▶ [Selected excerpt]
To be frank, you'll likely never dive in conditions wherein either of those factors will be relevant. The MK25 with the cold water kit has worked well for me in a number of ice dives, and can certainly handle the local conditions. The point at which the MK17 flow rate might start to become an issue is (if I remember correctly) somewhere around 400 ft while while you and your buddy are simultaneously breathing off the same reg.

(Side note: never find yourself simultaneously breathing off the same first stage at 400 ft.)

In most functional respects, the regs will perform very similarly. That leaves you instead with concerns related more to convenience and aesthetics. If you're interested in going tech, I'd steer you towards the MK25s. They double up very nicely. The low pressure ports on the MK17 are mounted statically, whereas on the MK25 they're free to rotate. This extra degree of freedom makes a big difference in your hose routing. The MK25 is a bit more expensive, but it's well worth the cost when doubling.

As a point of reference, I dive my doubles with 2 MK25/S600 combos. I have a MK17/S600 combo waiting for me when I get around to buying a deco bottle. I bought the MK17 in a financial pinch; if I could do it differently, I'd have bought a MK25. In the end, though, the difference is immaterial. It just might have made maintenance a bit simpler if I decide to start servicing them on my own.

As far as the other stuff you mentioned: the Knighthawk is a wonderful BCD, but you can't use a BCD for tech. If that's really your intended path, save yourself the frustration and $$, and invest in a backplate and wing. Start with a single wing for now, and upgrade when you decide to go doubles.

Again, if you're going tech you'll want a drysuit (and most instructors will require it out here). Decompression can add a lot of time to your dive, and a wetsuit won't provide the insulation you need for long dive times in this environment.

▶ [Rows]

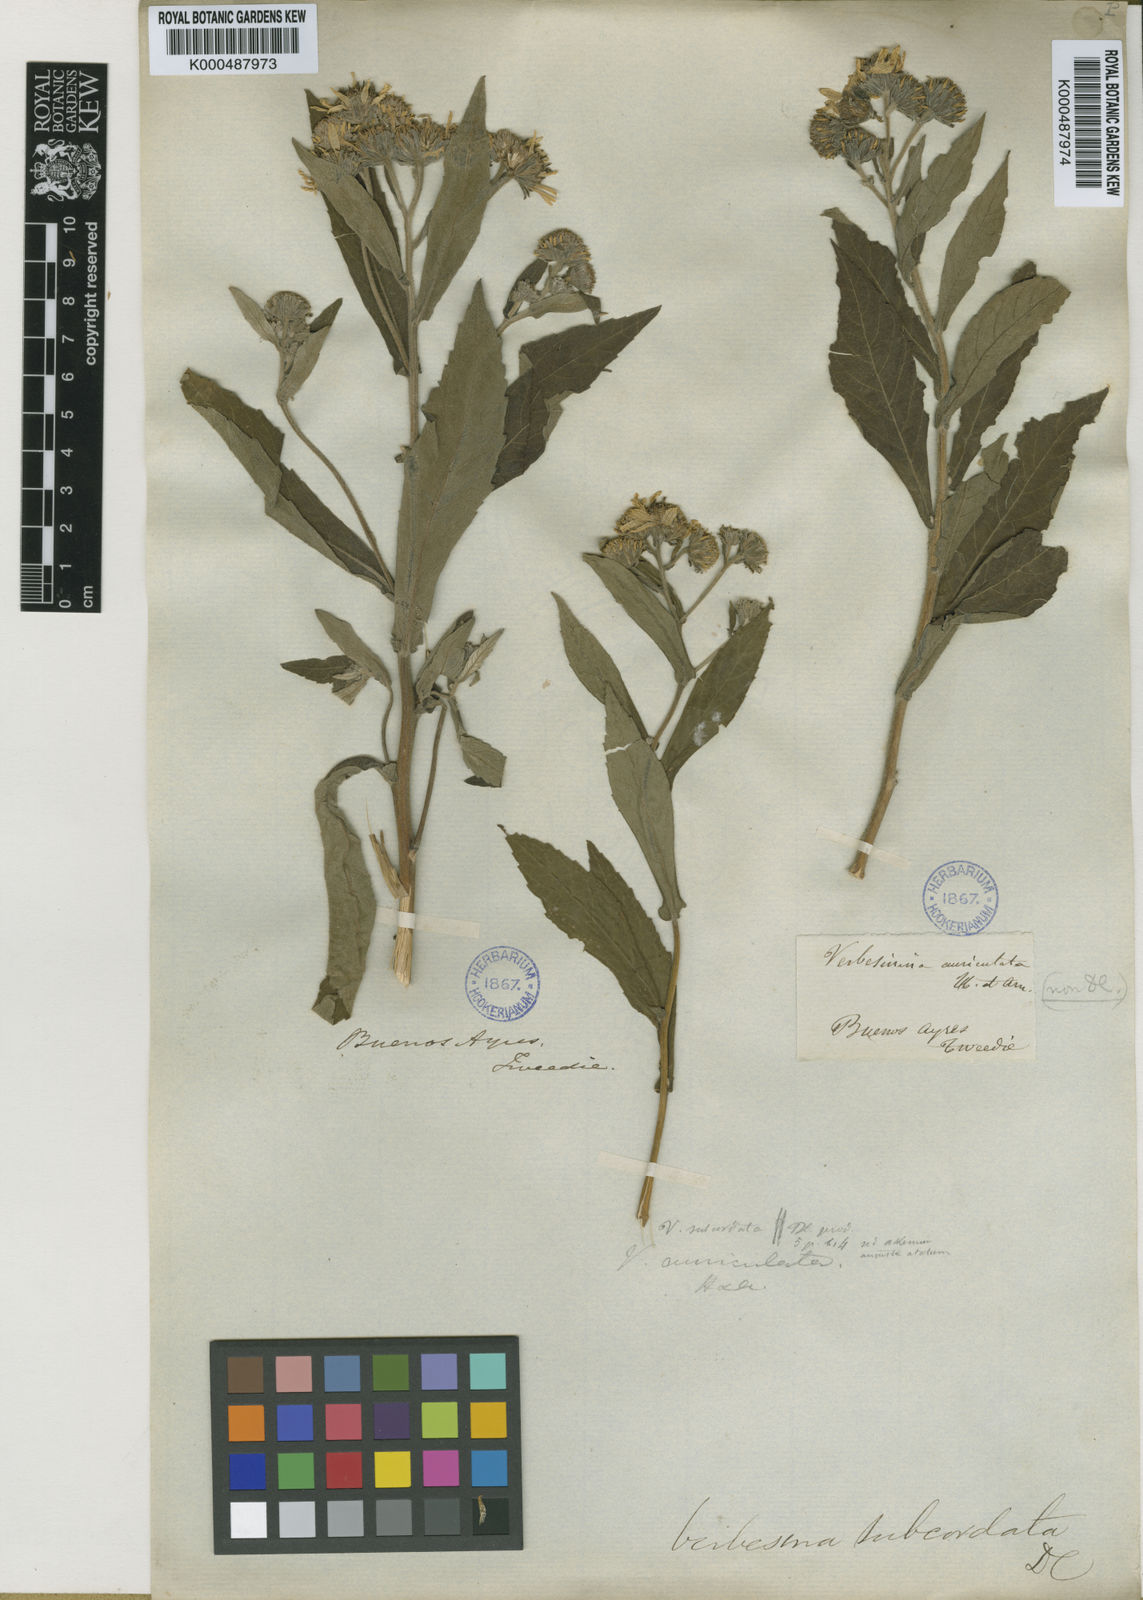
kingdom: Plantae
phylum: Tracheophyta
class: Magnoliopsida
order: Asterales
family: Asteraceae
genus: Verbesina
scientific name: Verbesina subcordata
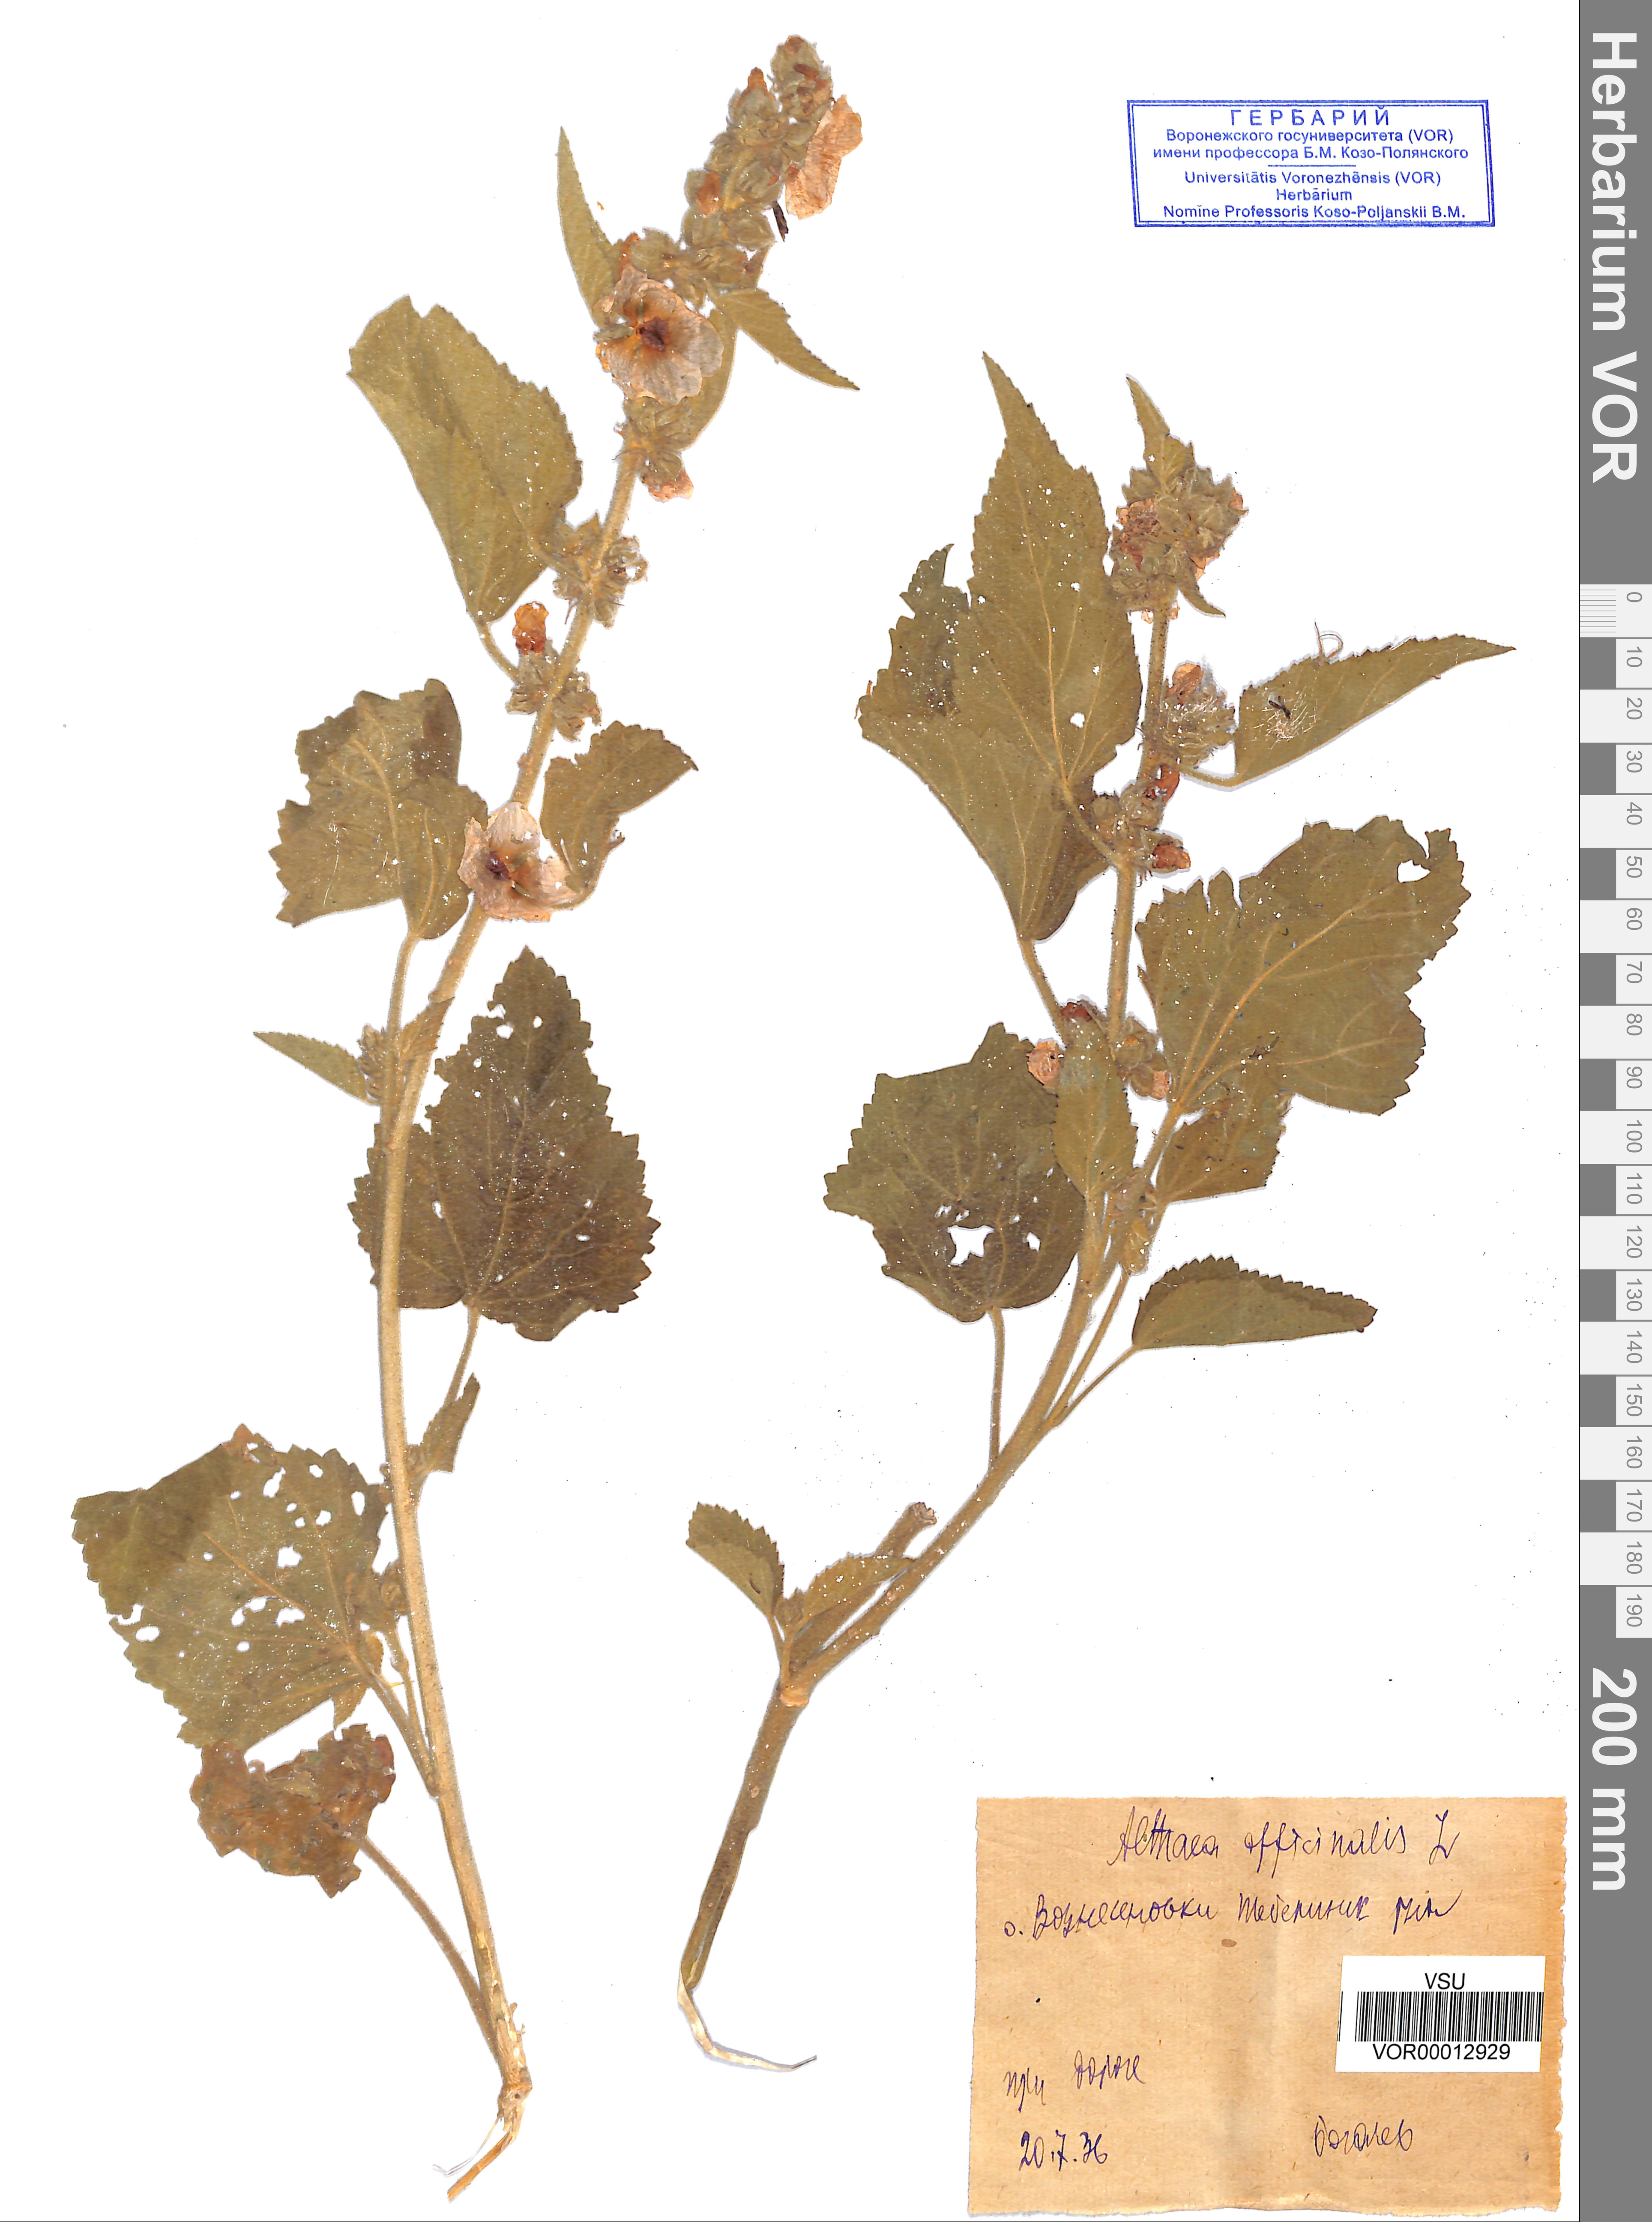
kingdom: Plantae
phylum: Tracheophyta
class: Magnoliopsida
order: Malvales
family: Malvaceae
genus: Althaea
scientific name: Althaea officinalis
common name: Marsh-mallow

▶ [What to do] Copy out the stretch of the regulator passage from "To be frank, you'll" through "at 400 ft.)", and swap "buddy" for "partner" in it.

▶ [Solution to this exercise]
To be frank, you'll likely never dive in conditions wherein either of those factors will be relevant. The MK25 with the cold water kit has worked well for me in a number of ice dives, and can certainly handle the local conditions. The point at which the MK17 flow rate might start to become an issue is (if I remember correctly) somewhere around 400 ft while while you and your partner are simultaneously breathing off the same reg.

(Side note: never find yourself simultaneously breathing off the same first stage at 400 ft.)